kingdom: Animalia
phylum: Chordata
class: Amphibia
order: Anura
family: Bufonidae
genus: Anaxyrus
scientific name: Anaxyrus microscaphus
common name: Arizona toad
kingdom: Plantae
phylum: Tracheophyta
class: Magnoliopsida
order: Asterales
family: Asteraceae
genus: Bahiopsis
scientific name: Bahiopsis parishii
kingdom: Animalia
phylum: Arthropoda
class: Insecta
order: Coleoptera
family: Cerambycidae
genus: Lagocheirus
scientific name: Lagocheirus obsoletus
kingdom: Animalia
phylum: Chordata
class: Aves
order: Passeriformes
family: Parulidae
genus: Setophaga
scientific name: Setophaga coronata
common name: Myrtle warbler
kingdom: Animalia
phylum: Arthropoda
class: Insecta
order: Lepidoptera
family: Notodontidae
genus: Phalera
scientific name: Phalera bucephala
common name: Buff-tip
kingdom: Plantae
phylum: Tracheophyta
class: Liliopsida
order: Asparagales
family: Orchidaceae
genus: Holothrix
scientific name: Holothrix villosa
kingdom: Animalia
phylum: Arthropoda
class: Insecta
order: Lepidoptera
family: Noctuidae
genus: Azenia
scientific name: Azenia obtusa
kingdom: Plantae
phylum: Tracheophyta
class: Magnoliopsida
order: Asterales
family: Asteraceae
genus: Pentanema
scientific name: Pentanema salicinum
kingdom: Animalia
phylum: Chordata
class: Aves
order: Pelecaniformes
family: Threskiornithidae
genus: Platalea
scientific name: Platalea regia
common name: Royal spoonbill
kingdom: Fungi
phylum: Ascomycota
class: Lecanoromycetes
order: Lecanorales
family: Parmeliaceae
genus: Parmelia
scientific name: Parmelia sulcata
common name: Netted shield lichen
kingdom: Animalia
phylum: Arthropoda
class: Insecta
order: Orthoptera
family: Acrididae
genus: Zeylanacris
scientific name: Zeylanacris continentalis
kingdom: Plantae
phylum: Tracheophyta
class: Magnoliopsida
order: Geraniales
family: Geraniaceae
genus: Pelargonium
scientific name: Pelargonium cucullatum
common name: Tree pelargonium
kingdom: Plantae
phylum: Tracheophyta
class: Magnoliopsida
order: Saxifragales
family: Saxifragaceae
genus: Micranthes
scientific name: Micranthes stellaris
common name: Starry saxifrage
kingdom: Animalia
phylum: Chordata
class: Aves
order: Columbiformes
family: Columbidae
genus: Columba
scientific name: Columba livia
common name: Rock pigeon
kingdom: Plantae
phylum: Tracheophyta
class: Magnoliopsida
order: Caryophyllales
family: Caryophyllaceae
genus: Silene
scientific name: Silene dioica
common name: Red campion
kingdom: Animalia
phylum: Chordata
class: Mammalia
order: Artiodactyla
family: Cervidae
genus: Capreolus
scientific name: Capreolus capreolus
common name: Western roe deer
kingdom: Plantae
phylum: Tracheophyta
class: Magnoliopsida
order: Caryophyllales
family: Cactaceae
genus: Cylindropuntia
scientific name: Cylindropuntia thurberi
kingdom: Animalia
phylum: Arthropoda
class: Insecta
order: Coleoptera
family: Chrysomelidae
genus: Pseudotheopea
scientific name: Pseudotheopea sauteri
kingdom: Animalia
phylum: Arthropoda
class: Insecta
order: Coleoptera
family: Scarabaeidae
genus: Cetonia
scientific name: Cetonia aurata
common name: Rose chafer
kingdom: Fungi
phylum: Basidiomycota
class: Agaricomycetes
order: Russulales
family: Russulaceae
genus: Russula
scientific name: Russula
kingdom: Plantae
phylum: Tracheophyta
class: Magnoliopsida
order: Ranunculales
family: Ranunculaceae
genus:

────────────────────────────────────────

Please write out the listing above again, switching every "common name" to "vernacular name" and keeping everything else the same.

kingdom: Animalia
phylum: Chordata
class: Amphibia
order: Anura
family: Bufonidae
genus: Anaxyrus
scientific name: Anaxyrus microscaphus
vernacular name: Arizona toad
kingdom: Plantae
phylum: Tracheophyta
class: Magnoliopsida
order: Asterales
family: Asteraceae
genus: Bahiopsis
scientific name: Bahiopsis parishii
kingdom: Animalia
phylum: Arthropoda
class: Insecta
order: Coleoptera
family: Cerambycidae
genus: Lagocheirus
scientific name: Lagocheirus obsoletus
kingdom: Animalia
phylum: Chordata
class: Aves
order: Passeriformes
family: Parulidae
genus: Setophaga
scientific name: Setophaga coronata
vernacular name: Myrtle warbler
kingdom: Animalia
phylum: Arthropoda
class: Insecta
order: Lepidoptera
family: Notodontidae
genus: Phalera
scientific name: Phalera bucephala
vernacular name: Buff-tip
kingdom: Plantae
phylum: Tracheophyta
class: Liliopsida
order: Asparagales
family: Orchidaceae
genus: Holothrix
scientific name: Holothrix villosa
kingdom: Animalia
phylum: Arthropoda
class: Insecta
order: Lepidoptera
family: Noctuidae
genus: Azenia
scientific name: Azenia obtusa
kingdom: Plantae
phylum: Tracheophyta
class: Magnoliopsida
order: Asterales
family: Asteraceae
genus: Pentanema
scientific name: Pentanema salicinum
kingdom: Animalia
phylum: Chordata
class: Aves
order: Pelecaniformes
family: Threskiornithidae
genus: Platalea
scientific name: Platalea regia
vernacular name: Royal spoonbill
kingdom: Fungi
phylum: Ascomycota
class: Lecanoromycetes
order: Lecanorales
family: Parmeliaceae
genus: Parmelia
scientific name: Parmelia sulcata
vernacular name: Netted shield lichen
kingdom: Animalia
phylum: Arthropoda
class: Insecta
order: Orthoptera
family: Acrididae
genus: Zeylanacris
scientific name: Zeylanacris continentalis
kingdom: Plantae
phylum: Tracheophyta
class: Magnoliopsida
order: Geraniales
family: Geraniaceae
genus: Pelargonium
scientific name: Pelargonium cucullatum
vernacular name: Tree pelargonium
kingdom: Plantae
phylum: Tracheophyta
class: Magnoliopsida
order: Saxifragales
family: Saxifragaceae
genus: Micranthes
scientific name: Micranthes stellaris
vernacular name: Starry saxifrage
kingdom: Animalia
phylum: Chordata
class: Aves
order: Columbiformes
family: Columbidae
genus: Columba
scientific name: Columba livia
vernacular name: Rock pigeon
kingdom: Plantae
phylum: Tracheophyta
class: Magnoliopsida
order: Caryophyllales
family: Caryophyllaceae
genus: Silene
scientific name: Silene dioica
vernacular name: Red campion
kingdom: Animalia
phylum: Chordata
class: Mammalia
order: Artiodactyla
family: Cervidae
genus: Capreolus
scientific name: Capreolus capreolus
vernacular name: Western roe deer
kingdom: Plantae
phylum: Tracheophyta
class: Magnoliopsida
order: Caryophyllales
family: Cactaceae
genus: Cylindropuntia
scientific name: Cylindropuntia thurberi
kingdom: Animalia
phylum: Arthropoda
class: Insecta
order: Coleoptera
family: Chrysomelidae
genus: Pseudotheopea
scientific name: Pseudotheopea sauteri
kingdom: Animalia
phylum: Arthropoda
class: Insecta
order: Coleoptera
family: Scarabaeidae
genus: Cetonia
scientific name: Cetonia aurata
vernacular name: Rose chafer
kingdom: Fungi
phylum: Basidiomycota
class: Agaricomycetes
order: Russulales
family: Russulaceae
genus: Russula
scientific name: Russula
kingdom: Plantae
phylum: Tracheophyta
class: Magnoliopsida
order: Ranunculales
family: Ranunculaceae
genus:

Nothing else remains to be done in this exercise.